## EXERCISE TEXT:
##############################

2001-05-16 Thread Val Henson

Anyone know where Ted Tso is?  He hasn't posted in several weeks.
Alan, will you put this in -ac?  This patch fixes a bug in serial.c
that causes a crash on machines with a ST16C654.

On Tue, May 15, 2001 at 09:52:01AM -0400, Stuart MacDonald wrote:

> Kernel version? Distribution? Are you using a serial console?

2.4.5-pre1 (see patch).

> The revision should always be saved if it's available. Hmm.
> I didn't look carefully yesterday. The DLL always contains the
> revision for the 85x family. Why do you think it doesn't?

Because the comment was ambiguous.  I don't have the data sheet for
the 85x family so I just wrote the code according to the comment.
I'll change the comment to make it clear.

> I think your patch below is good, I'm just mystified by this
> kablooey thing.

Thanks.  Corrected version of the patch is below.

##############################

## RAW DATA:
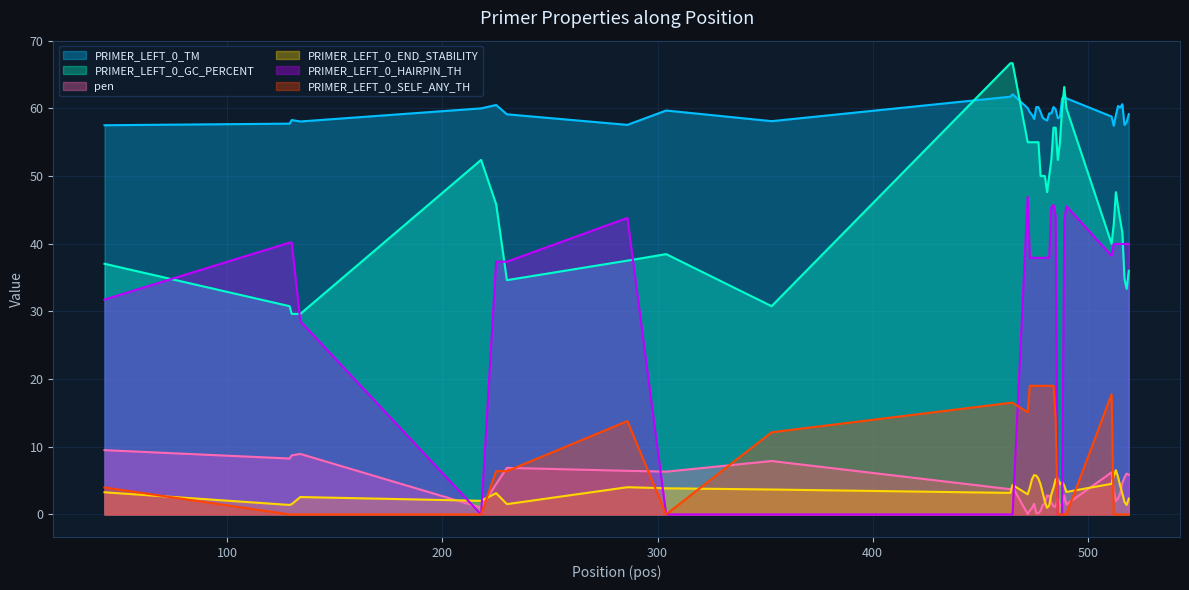

The PRIMER_LEFT_0_SELF_ANY_TH series shows 8.7 at 477. True or false?

False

##############################

## TASKS TO PERFORM:
**a)** In the patch message, duplicate the passage from "On Tue, May" up to and including "it's available. Hmm.".
**b)** Do these statements agree with the patch message? Answer yes or no for each and quote the words that decide it.
(i) The patch fixes a bug in serial.c that causes a crash on machines with a ST16C654.
(ii) The writer of the message has the data sheet for the 85x family.
(iii) The kernel version given in reply is 2.4.5-pre1.

## TASK-BY-TASK RESULTS:
**a)**
On Tue, May 15, 2001 at 09:52:01AM -0400, Stuart MacDonald wrote:

> Kernel version? Distribution? Are you using a serial console?

2.4.5-pre1 (see patch).

> The revision should always be saved if it's available. Hmm.

**b)**
(i) Yes: "This patch fixes a bug in serial.c that causes a crash on machines with a ST16C654."
(ii) No: "I don't have the data sheet for the 85x family"
(iii) Yes: "2.4.5-pre1 (see patch)."